(Record extracts)

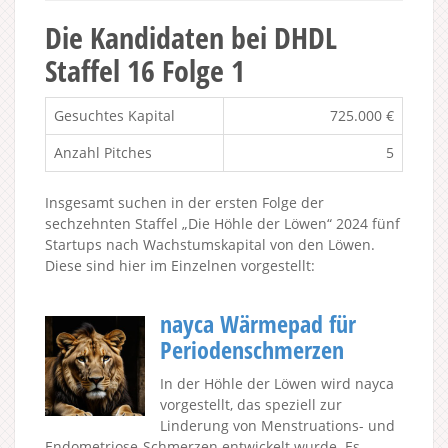
Die Kandidaten bei DHDL
Staffel 16 Folge 1
Gesuchtes Kapital
725.000 €
Anzahl Pitches
5
Insgesamt suchen in der ersten Folge der
sechzehnten Staffel „Die Höhle der Löwen“ 2024 fünf
Startups nach Wachstumskapital von den Löwen.
Diese sind hier im Einzelnen vorgestellt:
nayca Wärmepad für
Periodenschmerzen
In der Höhle der Löwen wird nayca
vorgestellt, das speziell zur
Linderung von Menstruations- und
Endometriose-Schmerzen entwickelt wurde. Es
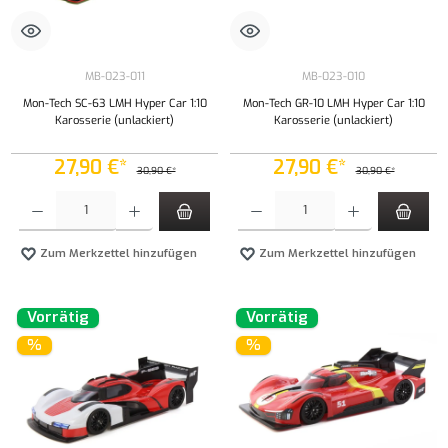
MB-023-011
MB-023-010
Mon-Tech SC-63 LMH Hyper Car 1:10
Mon-Tech GR-10 LMH Hyper Car 1:10
Karosserie (unlackiert)
Karosserie (unlackiert)
27,90 €*
27,90 €*
30,90 €*
30,90 €*
Produkt Anzahl: Gib den gewünschten Wert ein oder benutze die Schaltflächen um die Anzahl
Produkt Anzahl: Gib den gewünschten Wert ei
Zum Merkzettel hinzufügen
Zum Merkzettel hinzufügen
Vorrätig
Vorrätig
%
%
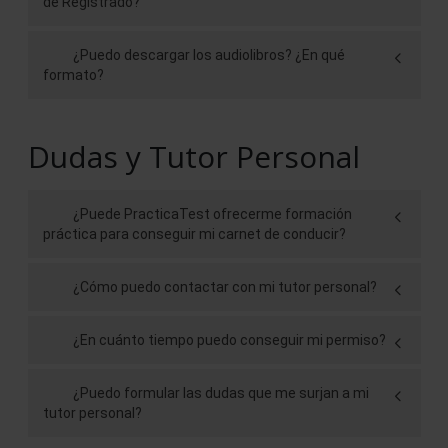
de Registrado?
¿Puedo descargar los audiolibros? ¿En qué
formato?
Dudas y Tutor Personal
¿Puede PracticaTest ofrecerme formación
práctica para conseguir mi carnet de conducir?
¿Cómo puedo contactar con mi tutor personal?
¿En cuánto tiempo puedo conseguir mi permiso?
¿Puedo formular las dudas que me surjan a mi
tutor personal?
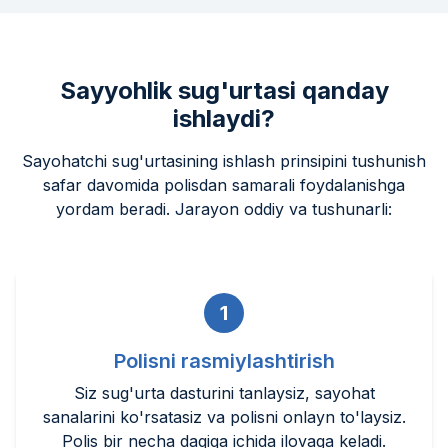
Sayyohlik sug'urtasi qanday
ishlaydi?
Sayohatchi sug'urtasining ishlash prinsipini tushunish
safar davomida polisdan samarali foydalanishga
yordam beradi. Jarayon oddiy va tushunarli:
1
Polisni rasmiylashtirish
Siz sug'urta dasturini tanlaysiz, sayohat
sanalarini ko'rsatasiz va polisni onlayn to'laysiz.
Polis bir necha daqiqa ichida ilovaga keladi.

(End Record extracts)

◆ Task to complete: Scan the entries above, and wherever a line holds the string "Anzahl", copy it.

◆ Reply to the exercise:
Anzahl Pitches
Produkt Anzahl: Gib den gewünschten Wert ein oder benutze die Schaltflächen um die Anzahl
Produkt Anzahl: Gib den gewünschten Wert ei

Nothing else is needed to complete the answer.